--- Begin Supplied information ---

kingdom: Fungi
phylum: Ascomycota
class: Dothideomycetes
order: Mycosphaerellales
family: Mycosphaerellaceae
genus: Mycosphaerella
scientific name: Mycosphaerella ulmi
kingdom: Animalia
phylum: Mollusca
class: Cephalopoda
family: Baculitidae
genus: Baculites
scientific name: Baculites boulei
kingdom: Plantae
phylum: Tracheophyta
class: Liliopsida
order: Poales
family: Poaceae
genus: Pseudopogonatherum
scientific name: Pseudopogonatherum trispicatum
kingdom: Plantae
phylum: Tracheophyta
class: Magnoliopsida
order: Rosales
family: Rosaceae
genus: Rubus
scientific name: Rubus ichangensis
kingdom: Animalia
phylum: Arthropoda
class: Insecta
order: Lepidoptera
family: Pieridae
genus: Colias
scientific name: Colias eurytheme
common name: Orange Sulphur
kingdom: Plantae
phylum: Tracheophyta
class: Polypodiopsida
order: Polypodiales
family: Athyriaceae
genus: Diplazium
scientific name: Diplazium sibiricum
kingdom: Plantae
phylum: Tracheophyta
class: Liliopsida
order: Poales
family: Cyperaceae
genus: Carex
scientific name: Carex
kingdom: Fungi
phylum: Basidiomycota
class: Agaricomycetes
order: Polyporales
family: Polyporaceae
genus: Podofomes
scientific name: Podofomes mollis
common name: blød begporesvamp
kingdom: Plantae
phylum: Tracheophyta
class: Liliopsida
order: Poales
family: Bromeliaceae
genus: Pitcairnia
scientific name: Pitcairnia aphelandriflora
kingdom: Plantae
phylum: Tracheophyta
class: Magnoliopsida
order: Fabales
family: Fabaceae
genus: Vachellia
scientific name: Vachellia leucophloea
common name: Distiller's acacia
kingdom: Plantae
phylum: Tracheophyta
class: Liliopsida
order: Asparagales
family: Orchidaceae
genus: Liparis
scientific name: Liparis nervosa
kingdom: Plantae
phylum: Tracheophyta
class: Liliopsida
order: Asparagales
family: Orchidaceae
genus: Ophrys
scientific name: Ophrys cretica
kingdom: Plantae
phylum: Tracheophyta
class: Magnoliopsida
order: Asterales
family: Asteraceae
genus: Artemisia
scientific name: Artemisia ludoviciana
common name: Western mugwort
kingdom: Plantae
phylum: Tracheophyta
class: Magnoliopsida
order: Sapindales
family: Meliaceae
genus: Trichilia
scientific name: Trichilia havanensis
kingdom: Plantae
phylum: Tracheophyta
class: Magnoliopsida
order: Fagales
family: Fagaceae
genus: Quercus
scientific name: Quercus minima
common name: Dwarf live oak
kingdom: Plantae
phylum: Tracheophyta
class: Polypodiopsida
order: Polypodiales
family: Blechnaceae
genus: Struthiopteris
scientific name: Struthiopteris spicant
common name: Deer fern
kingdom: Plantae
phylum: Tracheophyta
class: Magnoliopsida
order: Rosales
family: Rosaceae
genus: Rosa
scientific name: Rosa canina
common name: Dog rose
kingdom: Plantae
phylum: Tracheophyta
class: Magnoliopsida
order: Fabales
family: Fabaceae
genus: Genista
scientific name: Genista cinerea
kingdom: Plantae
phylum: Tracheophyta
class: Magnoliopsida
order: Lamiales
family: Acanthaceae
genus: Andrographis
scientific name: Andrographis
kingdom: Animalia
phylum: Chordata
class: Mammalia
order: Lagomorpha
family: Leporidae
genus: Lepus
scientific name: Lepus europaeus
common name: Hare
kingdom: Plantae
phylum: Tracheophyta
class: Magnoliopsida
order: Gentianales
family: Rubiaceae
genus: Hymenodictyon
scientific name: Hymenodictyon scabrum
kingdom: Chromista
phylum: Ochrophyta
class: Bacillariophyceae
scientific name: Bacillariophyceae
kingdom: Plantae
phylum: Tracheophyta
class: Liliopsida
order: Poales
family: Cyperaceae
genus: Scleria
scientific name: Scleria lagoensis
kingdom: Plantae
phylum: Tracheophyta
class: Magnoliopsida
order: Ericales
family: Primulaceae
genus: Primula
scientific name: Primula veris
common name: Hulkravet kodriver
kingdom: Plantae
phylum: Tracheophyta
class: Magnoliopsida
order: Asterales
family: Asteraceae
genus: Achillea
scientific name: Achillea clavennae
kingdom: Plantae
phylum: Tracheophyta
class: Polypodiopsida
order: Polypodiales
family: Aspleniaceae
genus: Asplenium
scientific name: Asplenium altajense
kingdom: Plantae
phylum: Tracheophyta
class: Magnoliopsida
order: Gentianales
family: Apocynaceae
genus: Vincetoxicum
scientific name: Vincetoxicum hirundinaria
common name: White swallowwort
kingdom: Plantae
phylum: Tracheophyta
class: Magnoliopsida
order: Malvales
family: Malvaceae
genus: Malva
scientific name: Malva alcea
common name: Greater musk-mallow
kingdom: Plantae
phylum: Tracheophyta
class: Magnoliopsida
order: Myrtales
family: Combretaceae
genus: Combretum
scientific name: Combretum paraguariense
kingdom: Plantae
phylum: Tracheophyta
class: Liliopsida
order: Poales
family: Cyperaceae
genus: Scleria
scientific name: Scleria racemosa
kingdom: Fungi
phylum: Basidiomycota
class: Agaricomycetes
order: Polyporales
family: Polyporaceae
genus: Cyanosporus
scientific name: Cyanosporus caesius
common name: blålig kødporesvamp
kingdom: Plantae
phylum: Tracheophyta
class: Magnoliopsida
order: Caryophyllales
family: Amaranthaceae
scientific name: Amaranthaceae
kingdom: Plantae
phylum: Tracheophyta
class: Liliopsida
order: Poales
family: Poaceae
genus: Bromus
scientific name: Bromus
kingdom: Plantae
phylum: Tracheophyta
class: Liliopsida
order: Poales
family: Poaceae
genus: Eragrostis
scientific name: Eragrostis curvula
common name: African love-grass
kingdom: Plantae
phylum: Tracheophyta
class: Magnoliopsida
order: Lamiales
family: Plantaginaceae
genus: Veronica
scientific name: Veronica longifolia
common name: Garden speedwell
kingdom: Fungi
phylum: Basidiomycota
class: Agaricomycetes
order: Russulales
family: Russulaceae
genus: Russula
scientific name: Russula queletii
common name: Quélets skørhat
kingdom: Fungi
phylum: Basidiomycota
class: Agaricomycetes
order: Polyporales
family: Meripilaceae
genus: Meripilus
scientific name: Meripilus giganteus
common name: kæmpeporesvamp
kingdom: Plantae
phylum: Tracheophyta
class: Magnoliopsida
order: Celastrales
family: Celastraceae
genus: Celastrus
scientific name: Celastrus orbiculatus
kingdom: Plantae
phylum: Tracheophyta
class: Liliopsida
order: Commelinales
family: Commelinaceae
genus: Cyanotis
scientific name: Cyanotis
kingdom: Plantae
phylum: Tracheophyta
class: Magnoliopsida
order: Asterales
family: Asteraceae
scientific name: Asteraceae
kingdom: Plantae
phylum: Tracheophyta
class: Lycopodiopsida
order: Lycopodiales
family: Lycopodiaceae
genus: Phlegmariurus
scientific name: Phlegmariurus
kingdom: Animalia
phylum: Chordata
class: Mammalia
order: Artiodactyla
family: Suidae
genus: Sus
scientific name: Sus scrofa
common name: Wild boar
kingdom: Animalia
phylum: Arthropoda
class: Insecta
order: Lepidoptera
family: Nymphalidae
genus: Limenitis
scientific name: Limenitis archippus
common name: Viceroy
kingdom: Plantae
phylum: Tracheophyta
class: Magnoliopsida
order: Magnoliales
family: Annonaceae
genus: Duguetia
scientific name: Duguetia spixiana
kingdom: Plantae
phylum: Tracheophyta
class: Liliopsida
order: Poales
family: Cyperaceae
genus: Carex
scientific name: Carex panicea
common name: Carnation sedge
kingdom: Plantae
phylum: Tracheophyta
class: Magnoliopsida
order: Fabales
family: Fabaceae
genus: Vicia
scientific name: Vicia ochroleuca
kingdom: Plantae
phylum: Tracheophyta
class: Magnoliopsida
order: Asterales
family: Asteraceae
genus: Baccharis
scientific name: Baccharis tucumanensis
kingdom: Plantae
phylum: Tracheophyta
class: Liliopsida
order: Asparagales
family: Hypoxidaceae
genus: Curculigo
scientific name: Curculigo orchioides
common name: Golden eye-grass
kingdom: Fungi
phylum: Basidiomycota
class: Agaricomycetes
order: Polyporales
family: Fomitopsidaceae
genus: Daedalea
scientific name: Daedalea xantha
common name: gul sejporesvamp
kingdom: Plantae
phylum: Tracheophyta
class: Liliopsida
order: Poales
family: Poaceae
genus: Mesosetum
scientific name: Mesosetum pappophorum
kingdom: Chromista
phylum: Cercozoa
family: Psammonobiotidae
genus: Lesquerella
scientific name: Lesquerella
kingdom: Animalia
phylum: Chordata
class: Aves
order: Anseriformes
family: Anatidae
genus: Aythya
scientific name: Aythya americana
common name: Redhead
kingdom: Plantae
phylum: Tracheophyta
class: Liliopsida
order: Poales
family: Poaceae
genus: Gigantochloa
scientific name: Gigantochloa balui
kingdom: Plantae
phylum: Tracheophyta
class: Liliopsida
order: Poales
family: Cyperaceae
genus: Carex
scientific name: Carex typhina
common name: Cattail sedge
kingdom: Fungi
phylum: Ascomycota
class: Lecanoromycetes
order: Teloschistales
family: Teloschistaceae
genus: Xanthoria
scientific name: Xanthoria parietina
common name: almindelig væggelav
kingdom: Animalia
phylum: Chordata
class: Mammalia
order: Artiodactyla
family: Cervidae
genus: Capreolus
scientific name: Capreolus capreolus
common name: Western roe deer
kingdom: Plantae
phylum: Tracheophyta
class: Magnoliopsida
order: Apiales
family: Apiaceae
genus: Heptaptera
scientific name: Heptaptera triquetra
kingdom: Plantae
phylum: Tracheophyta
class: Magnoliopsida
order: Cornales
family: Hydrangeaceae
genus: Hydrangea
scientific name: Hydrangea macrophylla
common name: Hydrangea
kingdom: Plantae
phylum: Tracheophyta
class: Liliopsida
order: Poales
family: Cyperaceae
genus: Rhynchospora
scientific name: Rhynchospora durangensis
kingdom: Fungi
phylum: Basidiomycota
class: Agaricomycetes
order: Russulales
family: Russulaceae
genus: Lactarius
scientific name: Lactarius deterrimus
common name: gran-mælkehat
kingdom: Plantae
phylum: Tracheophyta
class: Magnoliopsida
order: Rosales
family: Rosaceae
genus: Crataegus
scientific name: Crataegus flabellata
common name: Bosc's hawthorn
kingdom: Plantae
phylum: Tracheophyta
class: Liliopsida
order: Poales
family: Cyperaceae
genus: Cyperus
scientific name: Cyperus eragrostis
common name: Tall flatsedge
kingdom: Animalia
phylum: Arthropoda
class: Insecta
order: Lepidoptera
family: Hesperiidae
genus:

--- End Supplied information ---

_Direction_
Copy out, word for word, every line from the first line of the records through the line containing "genus: Pseudopogonatherum", including that line.

_Solved exercise_
kingdom: Fungi
phylum: Ascomycota
class: Dothideomycetes
order: Mycosphaerellales
family: Mycosphaerellaceae
genus: Mycosphaerella
scientific name: Mycosphaerella ulmi
kingdom: Animalia
phylum: Mollusca
class: Cephalopoda
family: Baculitidae
genus: Baculites
scientific name: Baculites boulei
kingdom: Plantae
phylum: Tracheophyta
class: Liliopsida
order: Poales
family: Poaceae
genus: Pseudopogonatherum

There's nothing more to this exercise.